Been busy Rrog? Great work man.
 

Rrog

Well-Known Member
People sit around and knit and crochet. Make birdhouses. I'm saying why not have people get together and solder solar cells for a couple hours. Go home and do it at night once in a while. After a while you'll have a serious stack of completed cells. Time to load them up and take a trip to the Village oven to bake them into panels.
 

djwimbo

Well-Known Member
Stowe- When I ran crude numbers I'm getting $12K. I bumped that to $18K as unforeseen expenses / shit luck / etc. Now that I have super-confirmation that a person can build their own, I'm drilling down on glass manufacturers, etc to get a much better cost analysis.

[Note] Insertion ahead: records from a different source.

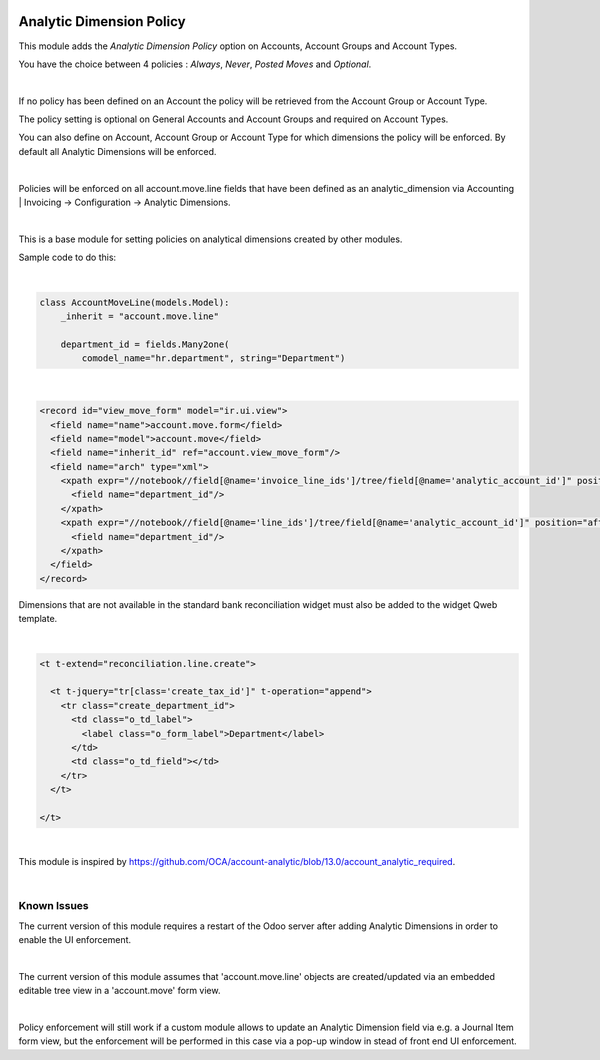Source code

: .. image:: https://img.shields.io/badge/license-AGPL--3-blue.png
   :target: https://www.gnu.org/licenses/agpl
   :alt: License: AGPL-3

=========================
Analytic Dimension Policy
=========================

This module adds the *Analytic Dimension Policy* option on Accounts, Account Groups and Account Types.

You have the choice between 4 policies : *Always*, *Never*, *Posted Moves* and *Optional*.

|

If no policy has been defined on an Account the policy will be retrieved from the Account Group or Account Type.

The policy setting is optional on General Accounts and Account Groups and required on Account Types.

You can also define on Account, Account Group or Account Type for which dimensions the policy will be enforced.
By default all Analytic Dimensions will be enforced.

|

Policies will be enforced on all account.move.line fields that have been defined as an analytic_dimension via
Accounting | Invoicing -> Configuration -> Analytic Dimensions.

|

This is a base module for setting policies on analytical dimensions created by other modules.

Sample code to do this:

|

.. code-block:: python

   class AccountMoveLine(models.Model):
       _inherit = "account.move.line"

       department_id = fields.Many2one(
           comodel_name="hr.department", string="Department")

|

.. code-block:: xml

  <record id="view_move_form" model="ir.ui.view">
    <field name="name">account.move.form</field>
    <field name="model">account.move</field>
    <field name="inherit_id" ref="account.view_move_form"/>
    <field name="arch" type="xml">
      <xpath expr="//notebook//field[@name='invoice_line_ids']/tree/field[@name='analytic_account_id']" position="after">
        <field name="department_id"/>
      </xpath>
      <xpath expr="//notebook//field[@name='line_ids']/tree/field[@name='analytic_account_id']" position="after">
        <field name="department_id"/>
      </xpath>
    </field>
  </record>


Dimensions that are not available in the standard bank reconciliation widget must also be added to the widget Qweb template.

|

.. code-block:: xml

  <t t-extend="reconciliation.line.create">

    <t t-jquery="tr[class='create_tax_id']" t-operation="append">
      <tr class="create_department_id">
        <td class="o_td_label">
          <label class="o_form_label">Department</label>
        </td>
        <td class="o_td_field"></td>
      </tr>
    </t>

  </t>

|

This module is inspired by https://github.com/OCA/account-analytic/blob/13.0/account_analytic_required.

|


Known Issues
------------

The current version of this module requires a restart of the Odoo server after adding Analytic Dimensions
in order to enable the UI enforcement.

|

The current version of this module assumes that 'account.move.line' objects
are created/updated via an embedded editable tree view in a 'account.move' form view.

|

Policy enforcement will still work if a custom module allows to update
an Analytic Dimension field via e.g. a Journal Item form view,
but the enforcement will be performed in this case via a pop-up window
in stead of front end UI enforcement.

I'm still thinking there is $ to be saved building your own, and there's certainly $$ to be saved in the mounting hardware and install.

I should mention that you can build just one panel and connect. Then build another, then another. These all gang together for simple Plug-N-Expand. So you don't need a lot of upfront cash to get started.Keep building and adding as you go.

And this is all getting cheaper every year.

MrB- I'll keep posting for sure.
I can solder, and I'm good with any DC wiring + most AC.
 

Rrog

Well-Known Member
See???!!! There's a desire out there to plug in and extend the middle finger. And not exclusive to weedies.
 

Rrog

Well-Known Member
This is plug-and-play all the way. One panel = 1 M215 Enphase micro inverter. So you can literally build a new panel, attach the inverter, then plug this into your little array. When you're generating enough current you would need to add some other module or get a higher capacity one.

I like the simplicity, cost and upgrade-ability so far.